● PROBLEM TO WORK ON:
Please copy every line from the following entries in which the word "wrist" appears.

START DATA SHOWN

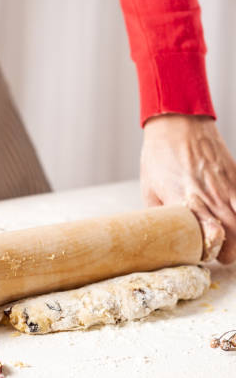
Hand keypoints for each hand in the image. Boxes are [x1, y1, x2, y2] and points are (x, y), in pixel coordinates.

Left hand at [140, 114, 235, 261]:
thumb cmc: (159, 156)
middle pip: (234, 236)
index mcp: (185, 201)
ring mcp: (226, 187)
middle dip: (229, 252)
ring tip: (230, 240)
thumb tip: (163, 235)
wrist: (177, 122)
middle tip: (219, 253)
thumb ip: (160, 216)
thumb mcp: (150, 190)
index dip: (210, 251)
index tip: (204, 254)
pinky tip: (235, 217)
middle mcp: (210, 196)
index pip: (211, 236)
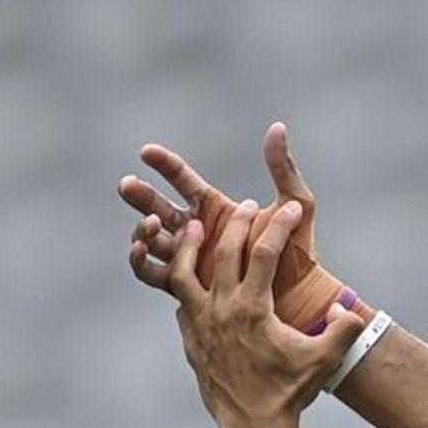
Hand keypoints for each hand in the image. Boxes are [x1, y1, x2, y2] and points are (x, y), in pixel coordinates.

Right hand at [120, 122, 367, 333]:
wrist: (299, 300)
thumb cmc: (298, 254)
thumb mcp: (295, 206)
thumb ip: (283, 169)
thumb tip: (277, 128)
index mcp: (214, 208)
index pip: (182, 180)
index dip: (163, 164)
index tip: (146, 152)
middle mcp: (196, 231)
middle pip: (157, 206)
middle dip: (139, 195)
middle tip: (127, 185)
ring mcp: (187, 258)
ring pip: (150, 238)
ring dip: (142, 228)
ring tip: (152, 224)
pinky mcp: (182, 285)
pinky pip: (149, 272)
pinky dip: (139, 260)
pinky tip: (142, 248)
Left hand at [166, 199, 365, 427]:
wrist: (251, 425)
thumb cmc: (288, 391)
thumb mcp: (322, 359)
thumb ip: (341, 329)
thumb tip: (346, 306)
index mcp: (253, 308)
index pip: (265, 254)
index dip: (278, 226)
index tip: (289, 207)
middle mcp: (220, 309)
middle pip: (222, 252)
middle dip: (235, 223)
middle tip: (246, 204)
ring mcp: (199, 321)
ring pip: (182, 271)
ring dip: (187, 245)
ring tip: (193, 226)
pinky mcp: (188, 335)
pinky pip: (180, 300)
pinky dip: (184, 283)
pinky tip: (191, 275)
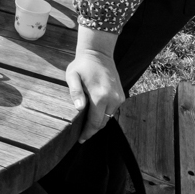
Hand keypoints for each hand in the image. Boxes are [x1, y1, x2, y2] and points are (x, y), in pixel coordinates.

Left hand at [66, 27, 124, 142]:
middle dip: (92, 129)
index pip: (95, 122)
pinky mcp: (121, 95)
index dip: (87, 133)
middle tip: (81, 135)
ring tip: (86, 124)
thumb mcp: (72, 76)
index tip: (80, 140)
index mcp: (100, 96)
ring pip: (108, 117)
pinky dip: (104, 113)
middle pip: (103, 122)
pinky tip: (95, 112)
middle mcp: (113, 99)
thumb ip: (75, 92)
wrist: (99, 53)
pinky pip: (112, 110)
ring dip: (98, 121)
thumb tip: (79, 108)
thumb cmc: (82, 65)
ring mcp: (119, 97)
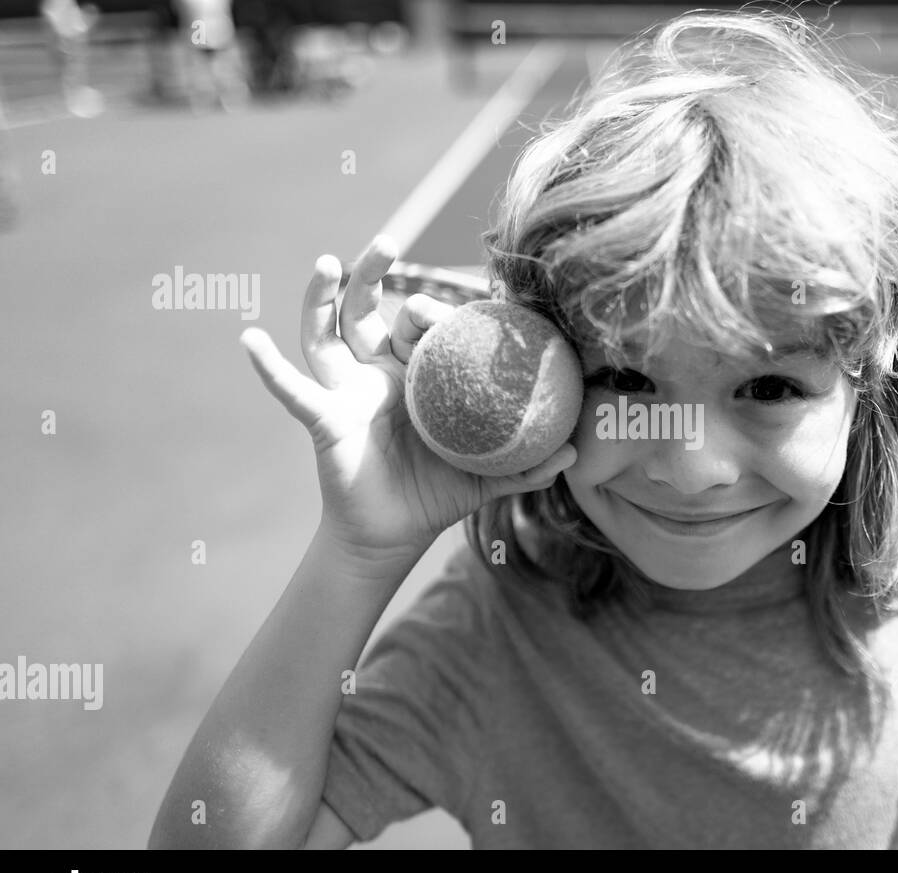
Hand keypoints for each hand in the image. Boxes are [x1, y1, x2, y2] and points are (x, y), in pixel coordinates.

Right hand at [239, 236, 576, 556]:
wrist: (391, 536)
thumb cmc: (434, 495)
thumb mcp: (487, 476)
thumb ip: (529, 464)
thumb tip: (577, 453)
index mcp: (416, 376)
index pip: (420, 325)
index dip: (432, 307)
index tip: (455, 292)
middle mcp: (376, 374)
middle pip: (367, 311)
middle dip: (373, 274)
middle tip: (387, 242)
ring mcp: (346, 391)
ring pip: (326, 332)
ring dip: (319, 296)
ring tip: (327, 261)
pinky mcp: (323, 417)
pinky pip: (293, 389)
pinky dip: (269, 367)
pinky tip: (249, 340)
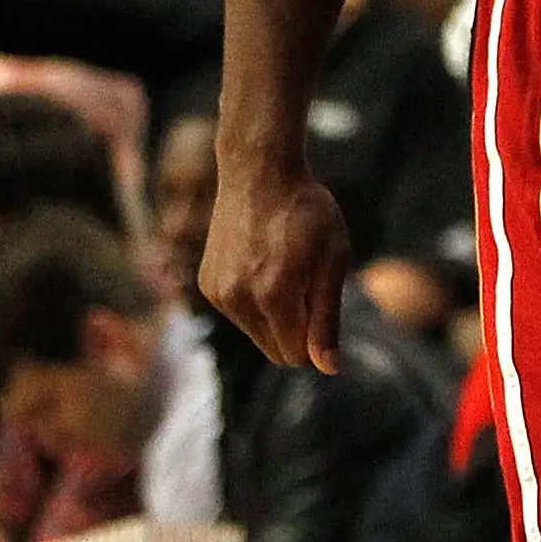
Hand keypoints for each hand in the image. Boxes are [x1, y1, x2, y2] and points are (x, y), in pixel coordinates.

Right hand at [200, 157, 352, 370]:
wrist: (258, 173)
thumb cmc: (307, 211)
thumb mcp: (333, 257)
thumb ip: (327, 316)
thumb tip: (327, 368)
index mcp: (273, 295)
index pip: (296, 356)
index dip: (317, 340)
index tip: (324, 302)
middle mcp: (238, 300)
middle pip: (275, 351)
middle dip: (297, 330)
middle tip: (308, 282)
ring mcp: (217, 294)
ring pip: (256, 334)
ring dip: (276, 315)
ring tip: (286, 267)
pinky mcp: (207, 285)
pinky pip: (239, 314)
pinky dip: (255, 302)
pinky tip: (263, 262)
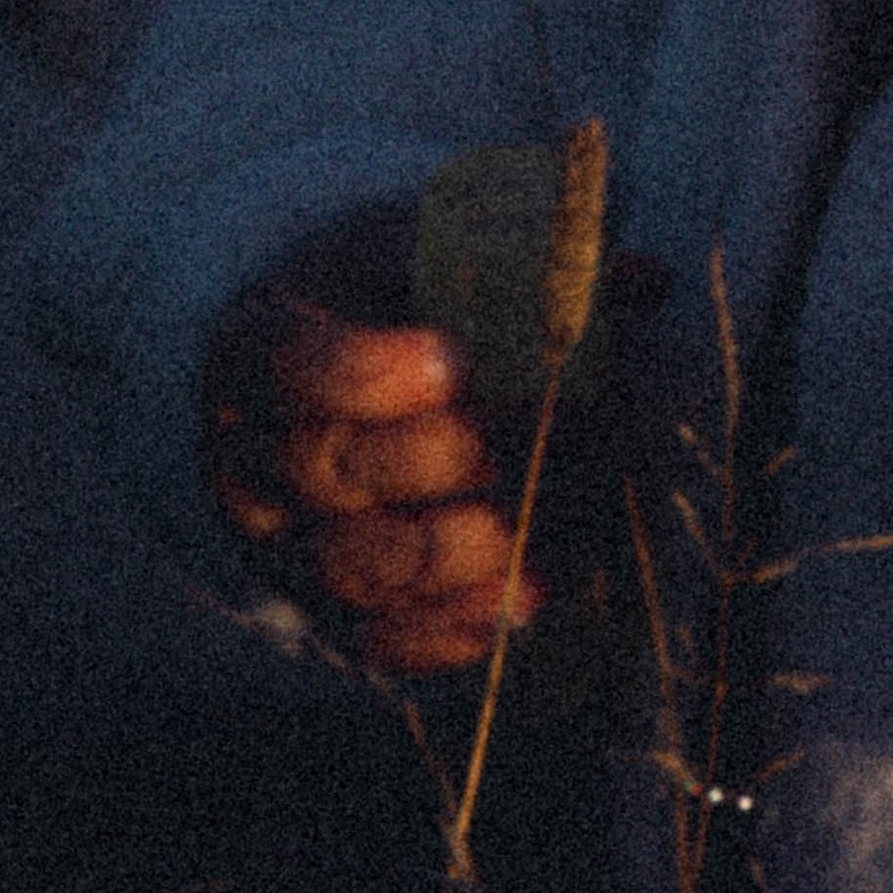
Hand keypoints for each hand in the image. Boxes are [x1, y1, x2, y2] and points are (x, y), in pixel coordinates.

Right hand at [208, 241, 534, 675]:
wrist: (321, 374)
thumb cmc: (384, 300)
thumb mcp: (424, 253)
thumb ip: (517, 262)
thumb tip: (644, 281)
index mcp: (257, 344)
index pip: (292, 366)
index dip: (367, 373)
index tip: (452, 359)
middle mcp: (248, 452)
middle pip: (331, 471)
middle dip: (445, 457)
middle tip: (549, 430)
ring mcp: (281, 542)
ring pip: (356, 566)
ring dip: (462, 551)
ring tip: (552, 519)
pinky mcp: (324, 609)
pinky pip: (380, 639)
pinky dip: (455, 629)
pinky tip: (526, 597)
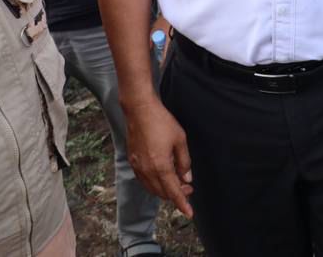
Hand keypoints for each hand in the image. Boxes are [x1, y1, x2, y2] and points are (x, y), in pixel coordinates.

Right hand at [124, 98, 193, 217]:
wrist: (140, 110)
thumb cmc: (161, 122)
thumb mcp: (180, 140)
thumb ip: (184, 162)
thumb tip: (187, 178)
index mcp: (160, 166)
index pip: (173, 192)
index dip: (182, 203)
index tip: (189, 212)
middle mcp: (147, 170)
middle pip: (162, 193)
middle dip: (176, 194)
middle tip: (188, 187)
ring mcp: (138, 167)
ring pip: (152, 188)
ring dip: (165, 190)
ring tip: (177, 181)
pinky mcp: (132, 161)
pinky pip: (144, 180)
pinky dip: (154, 184)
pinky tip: (162, 176)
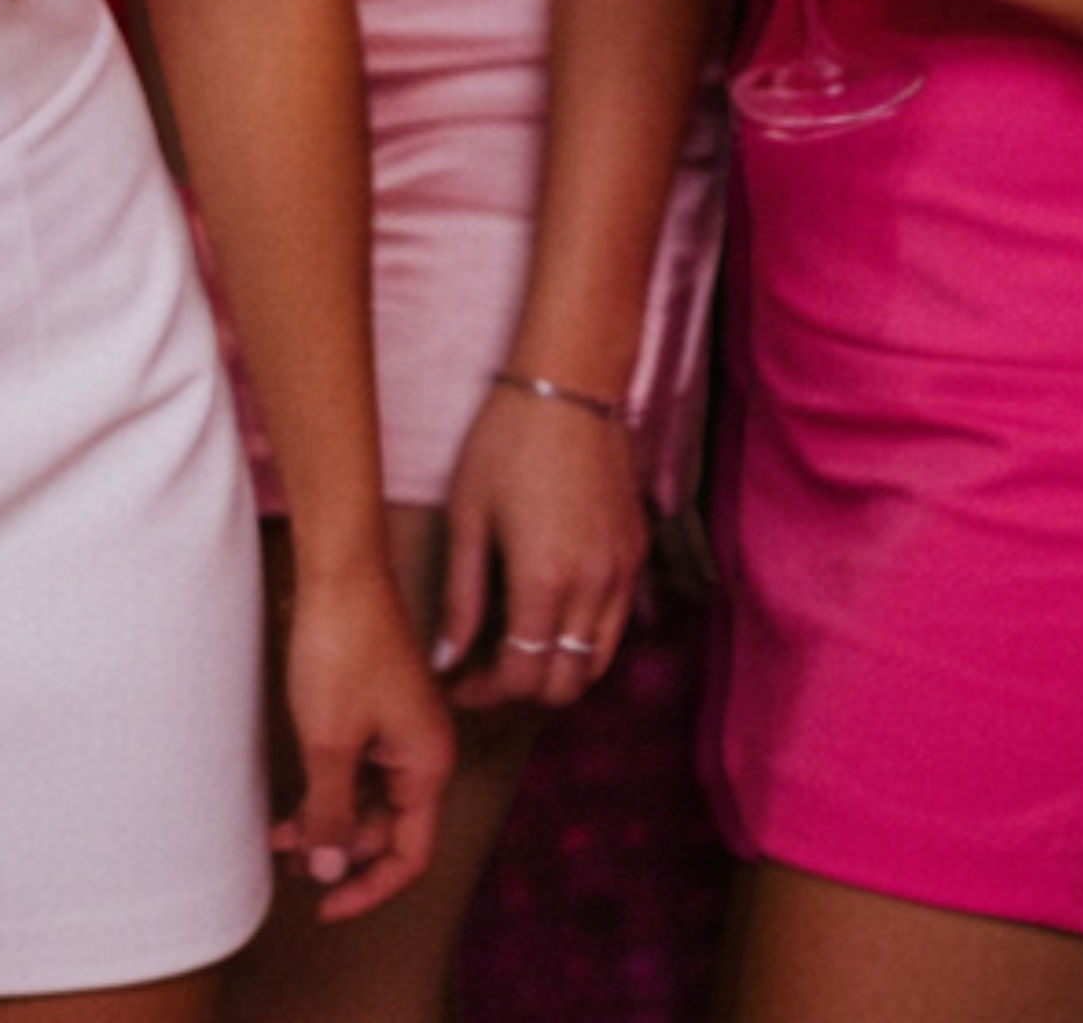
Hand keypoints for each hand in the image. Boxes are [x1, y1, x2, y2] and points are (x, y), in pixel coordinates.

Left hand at [272, 559, 452, 923]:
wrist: (340, 569)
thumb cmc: (341, 646)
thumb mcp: (329, 740)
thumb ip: (333, 811)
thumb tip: (332, 870)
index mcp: (428, 765)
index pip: (408, 855)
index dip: (367, 889)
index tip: (324, 909)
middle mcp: (423, 752)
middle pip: (387, 829)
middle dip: (338, 851)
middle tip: (287, 862)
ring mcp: (401, 728)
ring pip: (369, 798)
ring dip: (328, 820)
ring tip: (279, 835)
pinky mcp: (378, 707)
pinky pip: (359, 766)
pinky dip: (328, 786)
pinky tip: (295, 797)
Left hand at [433, 379, 645, 711]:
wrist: (569, 388)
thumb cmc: (505, 443)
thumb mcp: (467, 514)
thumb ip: (460, 596)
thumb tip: (446, 658)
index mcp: (543, 581)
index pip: (521, 677)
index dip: (485, 694)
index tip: (457, 683)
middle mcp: (592, 589)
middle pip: (565, 685)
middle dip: (522, 690)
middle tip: (484, 671)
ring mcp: (623, 575)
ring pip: (597, 665)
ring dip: (557, 671)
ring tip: (515, 649)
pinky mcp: (636, 556)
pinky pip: (616, 626)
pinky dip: (585, 642)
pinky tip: (550, 616)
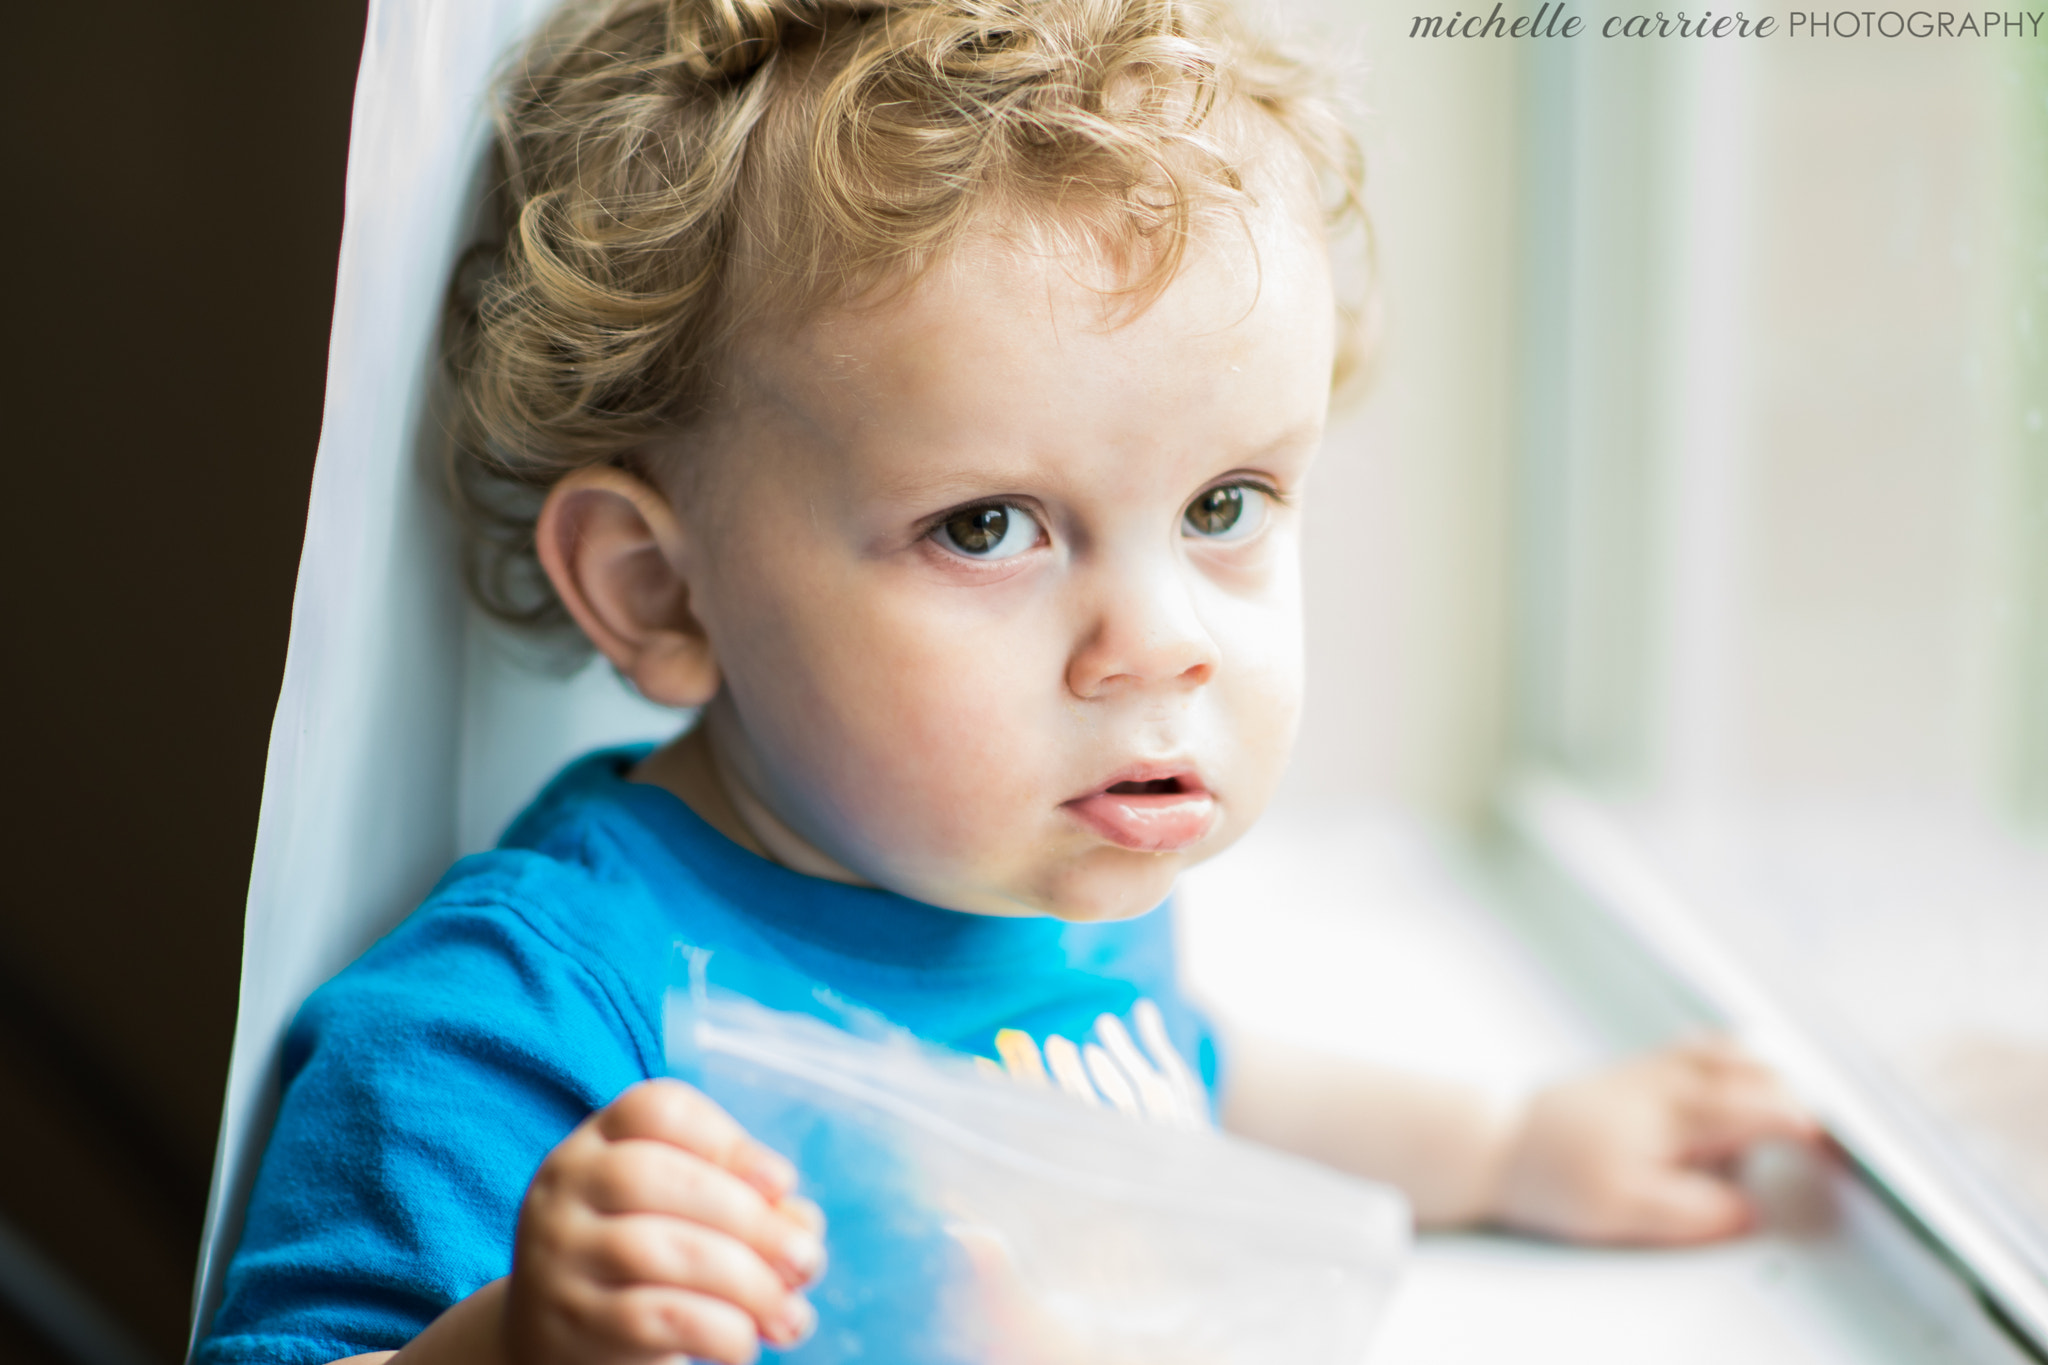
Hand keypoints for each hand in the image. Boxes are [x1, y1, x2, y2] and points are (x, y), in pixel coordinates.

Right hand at [508, 1079, 826, 1364]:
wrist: (560, 1343)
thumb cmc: (650, 1263)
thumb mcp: (694, 1219)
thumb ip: (754, 1209)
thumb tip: (802, 1226)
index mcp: (599, 1142)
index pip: (657, 1109)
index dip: (728, 1139)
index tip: (783, 1182)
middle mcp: (566, 1186)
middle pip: (652, 1175)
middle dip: (747, 1218)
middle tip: (806, 1261)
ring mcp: (558, 1254)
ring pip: (652, 1249)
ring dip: (743, 1282)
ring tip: (790, 1316)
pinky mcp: (569, 1323)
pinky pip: (649, 1317)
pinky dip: (716, 1329)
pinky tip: (744, 1344)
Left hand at [1488, 1039, 1820, 1244]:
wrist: (1499, 1141)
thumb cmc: (1558, 1174)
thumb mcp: (1628, 1211)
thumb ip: (1697, 1210)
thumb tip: (1753, 1208)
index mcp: (1676, 1110)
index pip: (1761, 1108)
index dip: (1807, 1127)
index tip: (1840, 1148)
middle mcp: (1671, 1077)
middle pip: (1756, 1071)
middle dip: (1801, 1096)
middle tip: (1836, 1132)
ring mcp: (1656, 1066)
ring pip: (1732, 1049)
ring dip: (1772, 1070)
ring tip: (1802, 1099)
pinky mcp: (1642, 1068)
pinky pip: (1704, 1047)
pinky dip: (1737, 1055)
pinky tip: (1750, 1065)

END DATA SHOWN

● ANSWER BOX:
wrist: (177, 122)
wrist: (299, 300)
wrist: (251, 425)
wrist: (99, 53)
wrist: (391, 536)
wrist: (258, 173)
wrist: (321, 374)
wrist: (140, 110)
wrist: (340, 569)
wrist: (569, 388)
wrist: (560, 1343)
wrist: (1499, 1141)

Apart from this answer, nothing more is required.